Task to complete =>
The entries are to be written out word for word, with their images left out.

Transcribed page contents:
[Start of section]

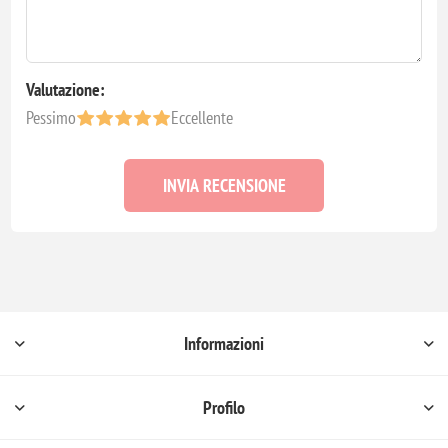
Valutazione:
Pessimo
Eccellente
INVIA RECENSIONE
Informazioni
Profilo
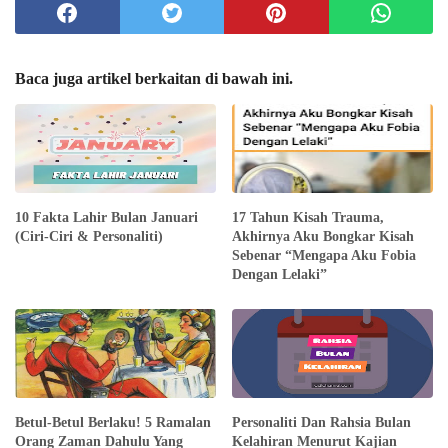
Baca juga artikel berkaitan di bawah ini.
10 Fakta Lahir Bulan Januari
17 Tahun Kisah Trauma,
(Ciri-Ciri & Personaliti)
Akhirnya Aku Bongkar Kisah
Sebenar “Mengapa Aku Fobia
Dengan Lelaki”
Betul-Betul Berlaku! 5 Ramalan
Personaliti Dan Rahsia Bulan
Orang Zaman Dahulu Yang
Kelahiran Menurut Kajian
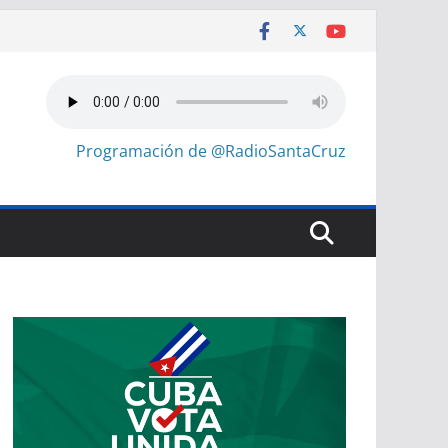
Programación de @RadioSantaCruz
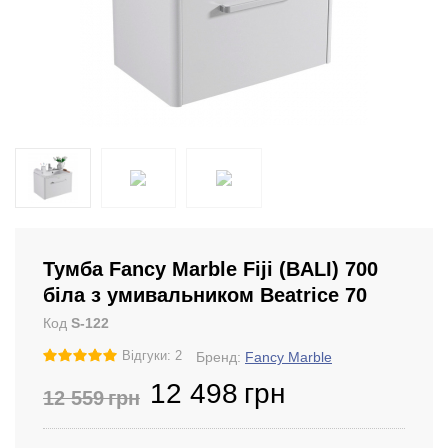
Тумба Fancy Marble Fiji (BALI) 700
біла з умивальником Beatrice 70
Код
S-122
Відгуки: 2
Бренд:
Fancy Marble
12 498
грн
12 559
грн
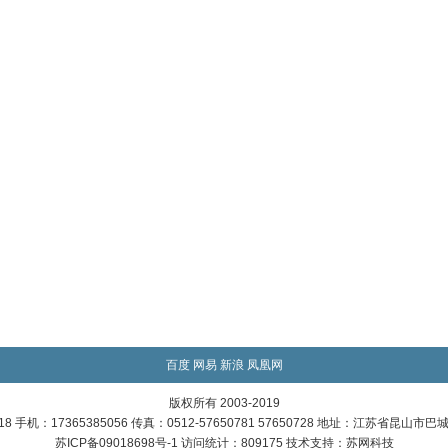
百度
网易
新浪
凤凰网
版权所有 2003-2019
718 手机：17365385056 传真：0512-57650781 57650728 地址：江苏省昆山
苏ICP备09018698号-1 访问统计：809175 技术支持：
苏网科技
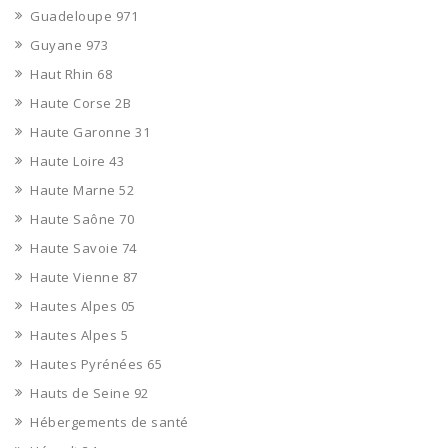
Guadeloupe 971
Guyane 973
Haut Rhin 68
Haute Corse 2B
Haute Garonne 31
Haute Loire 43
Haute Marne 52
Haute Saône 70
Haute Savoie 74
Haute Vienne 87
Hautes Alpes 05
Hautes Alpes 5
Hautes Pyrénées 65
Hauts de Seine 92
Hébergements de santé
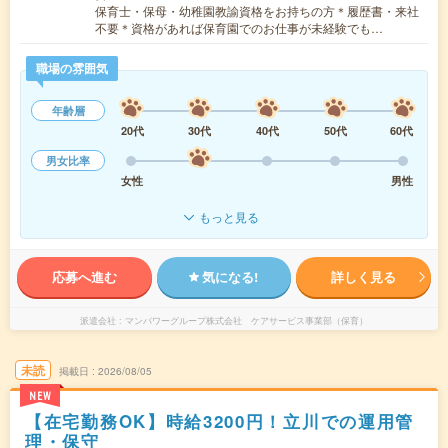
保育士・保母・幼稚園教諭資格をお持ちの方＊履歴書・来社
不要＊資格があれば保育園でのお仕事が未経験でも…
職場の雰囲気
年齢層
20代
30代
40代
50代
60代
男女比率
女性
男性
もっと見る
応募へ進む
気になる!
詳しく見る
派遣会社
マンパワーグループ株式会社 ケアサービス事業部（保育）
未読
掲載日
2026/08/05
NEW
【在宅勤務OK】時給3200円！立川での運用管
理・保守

[End of section]

Written response =>
Valutazione:
Pessimo
Eccellente
INVIA RECENSIONE
Informazioni
Profilo
Baca juga artikel berkaitan di bawah ini.
10 Fakta Lahir Bulan Januari
17 Tahun Kisah Trauma,
(Ciri-Ciri & Personaliti)
Akhirnya Aku Bongkar Kisah
Sebenar “Mengapa Aku Fobia
Dengan Lelaki”
Betul-Betul Berlaku! 5 Ramalan
Personaliti Dan Rahsia Bulan
Orang Zaman Dahulu Yang
Kelahiran Menurut Kajian
Programación de @RadioSantaCruz
Тумба Fancy Marble Fiji (BALI) 700
біла з умивальником Beatrice 70
Код
S-122
Відгуки: 2
Бренд:
Fancy Marble
12 498
грн
12 559
грн
百度
网易
新浪
凤凰网
版权所有 2003-2019
718 手机：17365385056 传真：0512-57650781 57650728 地址：江苏省昆山
苏ICP备09018698号-1 访问统计：809175 技术支持：
苏网科技
Guadeloupe 971
Guyane 973
Haut Rhin 68
Haute Corse 2B
Haute Garonne 31
Haute Loire 43
Haute Marne 52
Haute Saône 70
Haute Savoie 74
Haute Vienne 87
Hautes Alpes 05
Hautes Alpes 5
Hautes Pyrénées 65
Hauts de Seine 92
Hébergements de santé
保育士・保母・幼稚園教諭資格をお持ちの方＊履歴書・来社
不要＊資格があれば保育園でのお仕事が未経験でも…
職場の雰囲気
年齢層
20代
30代
40代
50代
60代
男女比率
女性
男性
もっと見る
応募へ進む
気になる!
詳しく見る
派遣会社
マンパワーグループ株式会社 ケアサービス事業部（保育）
未読
掲載日
2026/08/05
NEW
【在宅勤務OK】時給3200円！立川での運用管
理・保守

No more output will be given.